This document illustrates climate trends and developments in Tajikistan on the basis of images.
Tajikistan is prone to natural disasters and ranks high on the international climate impact lists. Disruptions in rainfall, growing temperatures, reductions in glacial cover and extreme weather events are among ongoing and anticipated impacts of climate change in Tajikistan. The long-term weather trends show more hot days and fewer cold days with considerable variations in precipitation. Hydropower generation is highly sensitive to weather and water conditions, and the changing climate is creating new challenges for the planning and management of hydropower plants. Avalanches in winter, flash floods in spring, and high temperatures and dust storms in summer affect both the transport sector and people in their dwellings.
The country’s approach to climate actions is the full-scale integration of climate resilience into the planning and rehabilitation of major infrastructure and local adaptation measures.
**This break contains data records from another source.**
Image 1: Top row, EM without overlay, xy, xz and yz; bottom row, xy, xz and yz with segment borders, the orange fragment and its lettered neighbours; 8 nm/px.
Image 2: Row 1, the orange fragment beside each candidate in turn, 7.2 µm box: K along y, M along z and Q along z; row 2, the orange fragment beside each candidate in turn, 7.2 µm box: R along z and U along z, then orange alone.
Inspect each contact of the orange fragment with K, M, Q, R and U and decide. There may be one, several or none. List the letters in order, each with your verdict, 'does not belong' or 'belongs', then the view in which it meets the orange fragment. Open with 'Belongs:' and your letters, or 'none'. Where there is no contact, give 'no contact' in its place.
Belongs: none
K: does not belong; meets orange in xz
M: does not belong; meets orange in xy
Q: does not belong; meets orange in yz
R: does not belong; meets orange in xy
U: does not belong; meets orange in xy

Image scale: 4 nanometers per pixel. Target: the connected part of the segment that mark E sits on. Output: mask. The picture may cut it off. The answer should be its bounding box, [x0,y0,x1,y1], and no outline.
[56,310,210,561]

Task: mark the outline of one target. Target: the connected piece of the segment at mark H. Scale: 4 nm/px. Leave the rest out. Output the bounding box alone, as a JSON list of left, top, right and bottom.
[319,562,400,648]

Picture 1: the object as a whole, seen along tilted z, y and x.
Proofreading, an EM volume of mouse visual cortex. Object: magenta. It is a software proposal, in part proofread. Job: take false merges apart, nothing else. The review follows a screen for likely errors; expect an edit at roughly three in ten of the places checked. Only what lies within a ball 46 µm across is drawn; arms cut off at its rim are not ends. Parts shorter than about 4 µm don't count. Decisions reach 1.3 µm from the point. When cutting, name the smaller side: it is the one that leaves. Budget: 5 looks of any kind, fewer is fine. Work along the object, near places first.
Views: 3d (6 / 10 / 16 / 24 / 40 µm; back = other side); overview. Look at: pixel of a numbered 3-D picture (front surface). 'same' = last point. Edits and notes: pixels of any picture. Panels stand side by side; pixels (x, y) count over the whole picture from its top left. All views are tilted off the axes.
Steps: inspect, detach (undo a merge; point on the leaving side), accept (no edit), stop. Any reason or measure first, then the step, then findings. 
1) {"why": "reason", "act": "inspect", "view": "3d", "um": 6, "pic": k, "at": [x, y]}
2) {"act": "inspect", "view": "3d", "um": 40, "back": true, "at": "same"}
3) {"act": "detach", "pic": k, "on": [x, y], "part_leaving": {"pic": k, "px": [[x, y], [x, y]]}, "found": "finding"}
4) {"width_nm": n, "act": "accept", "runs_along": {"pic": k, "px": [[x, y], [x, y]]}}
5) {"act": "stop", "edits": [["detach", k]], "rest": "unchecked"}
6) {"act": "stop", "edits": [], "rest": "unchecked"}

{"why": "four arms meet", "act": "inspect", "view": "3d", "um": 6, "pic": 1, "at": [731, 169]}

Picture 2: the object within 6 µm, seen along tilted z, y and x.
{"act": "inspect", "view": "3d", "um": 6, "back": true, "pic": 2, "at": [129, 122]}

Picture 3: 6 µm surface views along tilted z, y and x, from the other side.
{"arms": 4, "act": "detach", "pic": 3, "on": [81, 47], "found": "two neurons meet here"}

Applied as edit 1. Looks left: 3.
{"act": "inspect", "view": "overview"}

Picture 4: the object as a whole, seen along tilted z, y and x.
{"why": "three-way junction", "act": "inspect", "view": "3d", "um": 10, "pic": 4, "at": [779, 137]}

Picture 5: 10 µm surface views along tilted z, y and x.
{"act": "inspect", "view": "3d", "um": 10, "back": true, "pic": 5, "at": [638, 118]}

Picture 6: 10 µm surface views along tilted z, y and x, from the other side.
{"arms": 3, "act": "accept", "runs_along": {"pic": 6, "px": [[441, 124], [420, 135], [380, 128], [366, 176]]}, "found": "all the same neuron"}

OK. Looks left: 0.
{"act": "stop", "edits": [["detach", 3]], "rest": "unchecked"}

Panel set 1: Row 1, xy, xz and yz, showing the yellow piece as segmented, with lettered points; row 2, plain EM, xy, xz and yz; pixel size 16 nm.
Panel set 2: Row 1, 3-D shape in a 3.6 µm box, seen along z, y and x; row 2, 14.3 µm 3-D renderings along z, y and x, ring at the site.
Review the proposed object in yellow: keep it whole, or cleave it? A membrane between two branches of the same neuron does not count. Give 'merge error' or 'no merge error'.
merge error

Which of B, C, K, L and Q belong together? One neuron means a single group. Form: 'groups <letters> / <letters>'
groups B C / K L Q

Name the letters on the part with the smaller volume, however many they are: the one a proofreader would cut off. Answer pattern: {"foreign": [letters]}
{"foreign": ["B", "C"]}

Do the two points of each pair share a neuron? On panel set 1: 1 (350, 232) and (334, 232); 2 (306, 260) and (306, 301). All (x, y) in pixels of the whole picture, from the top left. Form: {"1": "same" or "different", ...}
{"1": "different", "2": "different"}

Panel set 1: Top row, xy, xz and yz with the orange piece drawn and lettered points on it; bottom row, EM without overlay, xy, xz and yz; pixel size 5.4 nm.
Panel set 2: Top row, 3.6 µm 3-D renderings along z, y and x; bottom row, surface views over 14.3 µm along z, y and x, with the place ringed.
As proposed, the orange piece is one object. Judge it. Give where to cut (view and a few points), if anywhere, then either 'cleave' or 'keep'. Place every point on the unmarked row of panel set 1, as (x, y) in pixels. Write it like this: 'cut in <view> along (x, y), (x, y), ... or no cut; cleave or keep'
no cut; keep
Adaptation measures in agriculture include the use of greenhouses to grow a variety of crops, planting frostand drought-resistant varieties of fruit trees to protect against extremes and providing shelter and shade for livestock to lessen the risk of heat stress.
Tajikistan’s reliance on hydropower has helped keep its total and per person greenhouse gas emissions the lowest in Central Asia, and one of the lowest in the world. While its economy and population grow, Tajikistan has committed to keep its emissions below 1990 levels. Completion of construction of the Rogun hydropower plant may double its clean energy production capacity. A key source of greenhouse gas emissions in Tajikistan remains agriculture, but the country’s emissions per unit of agricultural production are the lowest in Central Asia.